State Attorney General Mark Bennett is critical of the ruling.
"I believe the court's determination is wrong," he said. "We are still looking at it and reviewing it. It is disappointing, and on the law, I think, it is incorrect."
The ruling has no effect on the proposed settlement OHA and Gov. Linda Lingle announced earlier this month because the proposal would involve past and current ceded-lands revenue that is in dispute, Apoliona said. Yesterday's ruling, however, keeps intact whatever lands were taken following the 1893 overthrow of the Hawaiian monarchy for native Hawaiians to seek their return or compensation.
"This suggests an urgency for the creation of a native Hawaiian government so it can negotiate with the state and federal governments," Apoliona said.
The case started in 1995 when the plaintiffs filed an injunction to stop the state from transferring ceded lands on Maui and the Big Island from the Department of Land and Natural Resources to the predecessor of the state Housing and Community Development Corporation of Hawaii to develop low-cost housing.

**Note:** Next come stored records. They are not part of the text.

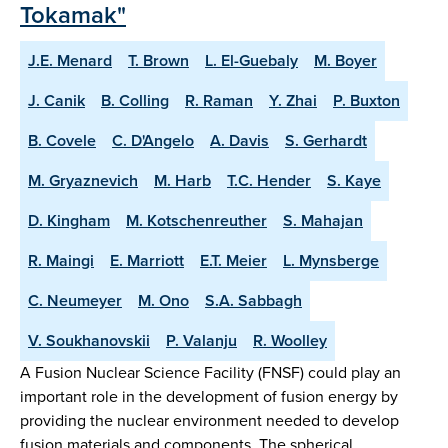
Tokamak"
J.E. Menard
T. Brown
L. El-Guebaly
M. Boyer
J. Canik
B. Colling
R. Raman
Y. Zhai
P. Buxton
B. Covele
C. D'Angelo
A. Davis
S. Gerhardt
M. Gryaznevich
M. Harb
T.C. Hender
S. Kaye
D. Kingham
M. Kotschenreuther
S. Mahajan
R. Maingi
E. Marriott
E.T. Meier
L. Mynsberge
C. Neumeyer
M. Ono
S.A. Sabbagh
V. Soukhanovskii
P. Valanju
R. Woolley
A Fusion Nuclear Science Facility (FNSF) could play an
important role in the development of fusion energy by
providing the nuclear environment needed to develop
fusion materials and components. The spherical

Two years earlier, Congress adopted the Apology Resolution that stated the overthrow of the kingdom of Hawaii was illegal, that the taking of the kingdom lands was without consent or compensation and that the indigenous Hawaiian people never directly relinquished their claims over their national lands to the U.S.
The injunction specifically sought to prevent the transfer of a 500-acre parcel on Maui identified as Leialii.
By the time OHA and the other plaintiffs filed their lawsuit, DLNR had already transferred the land, and the state housing agency had sent OHA a check for 20 percent of the fair market value of the land as its share according to state law.
The state housing agency decided to stop work on the project, but it had already invested $31 million in Leialii for roadways, utilities, lighting poles, sewer hookups and some landscaping.
During the years, the plaintiffs agreed to remove some of the Leialii lands from the dispute so the state could transfer them to the state Department of Hawaiian Home Lands to provide housing for native Hawaiians, Apoliona said.